** START Exercise materials **

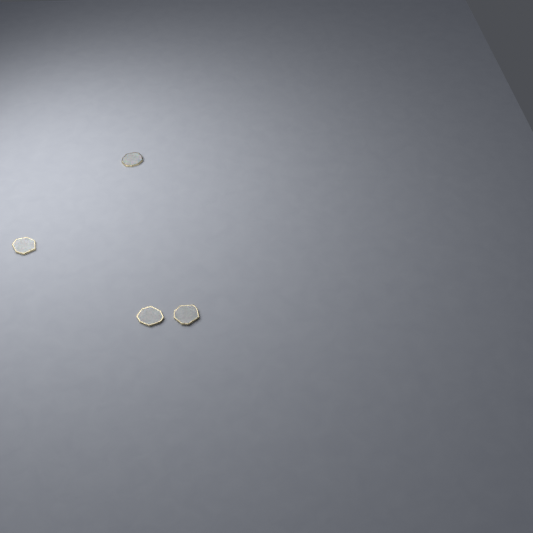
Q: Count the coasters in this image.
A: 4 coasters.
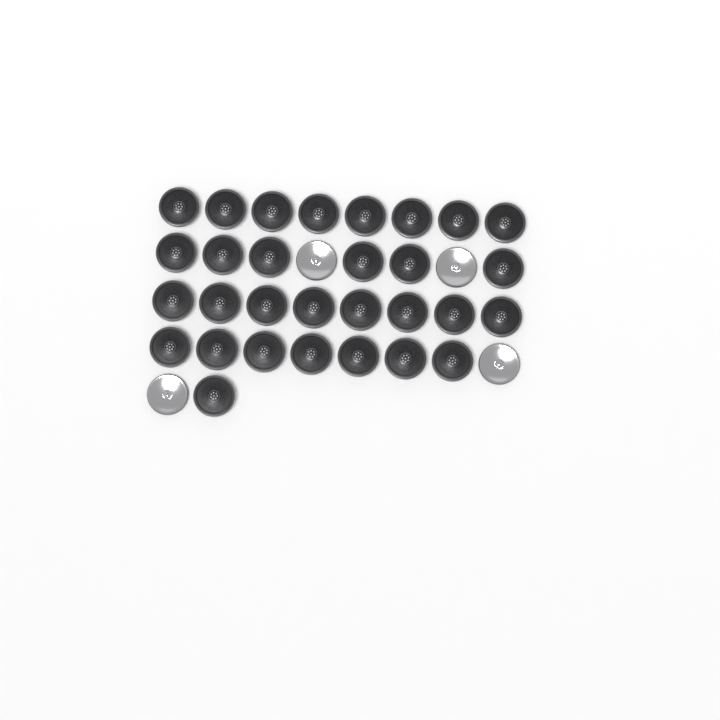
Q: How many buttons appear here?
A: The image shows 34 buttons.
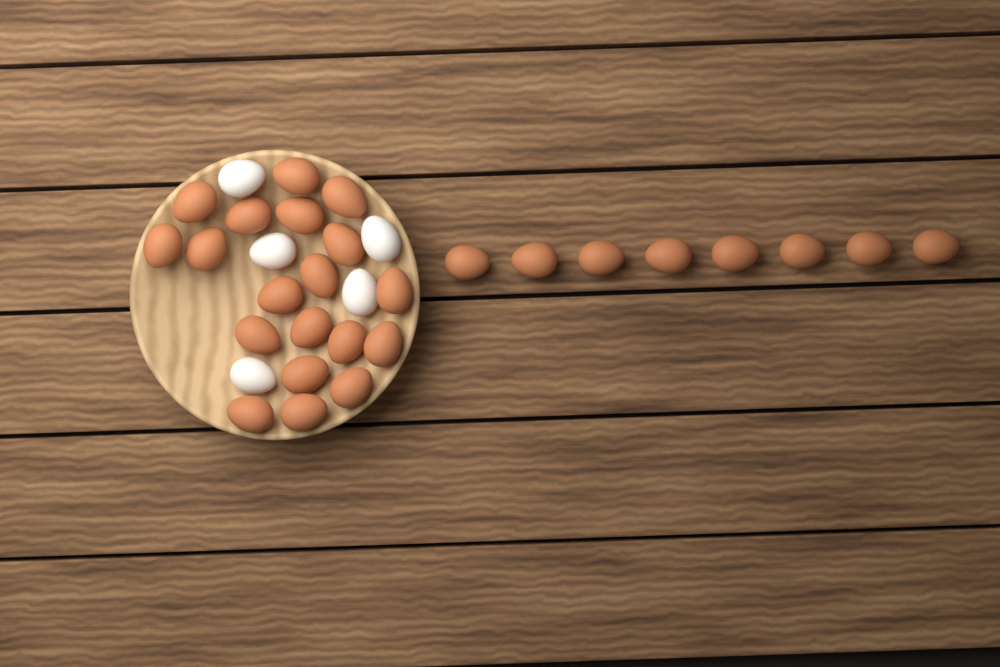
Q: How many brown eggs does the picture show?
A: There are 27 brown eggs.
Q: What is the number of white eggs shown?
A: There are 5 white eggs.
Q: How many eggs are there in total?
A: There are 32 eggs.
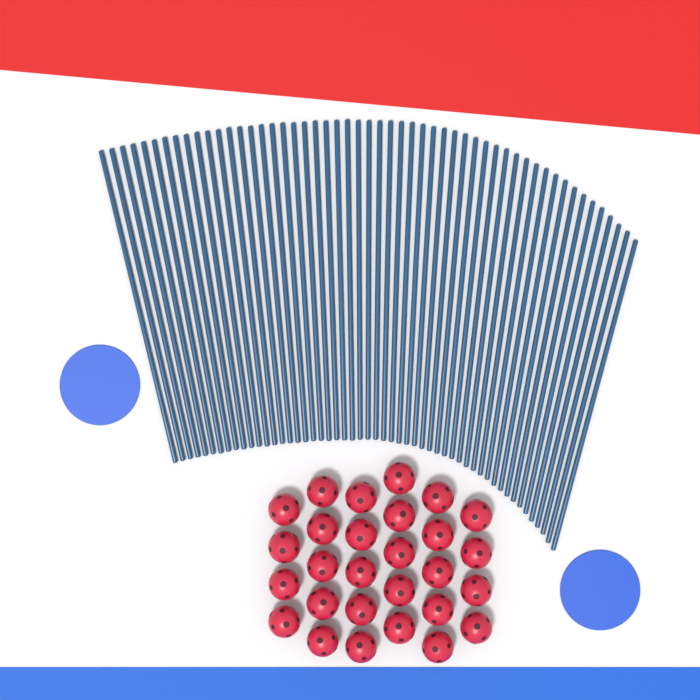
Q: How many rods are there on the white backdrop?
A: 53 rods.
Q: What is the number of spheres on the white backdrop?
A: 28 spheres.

** END Exercise materials **

### Task details
Collect every line of the data that contains the string "coasters", matching case exactly.

### Reply
Q: Count the coasters in this image.
A: 4 coasters.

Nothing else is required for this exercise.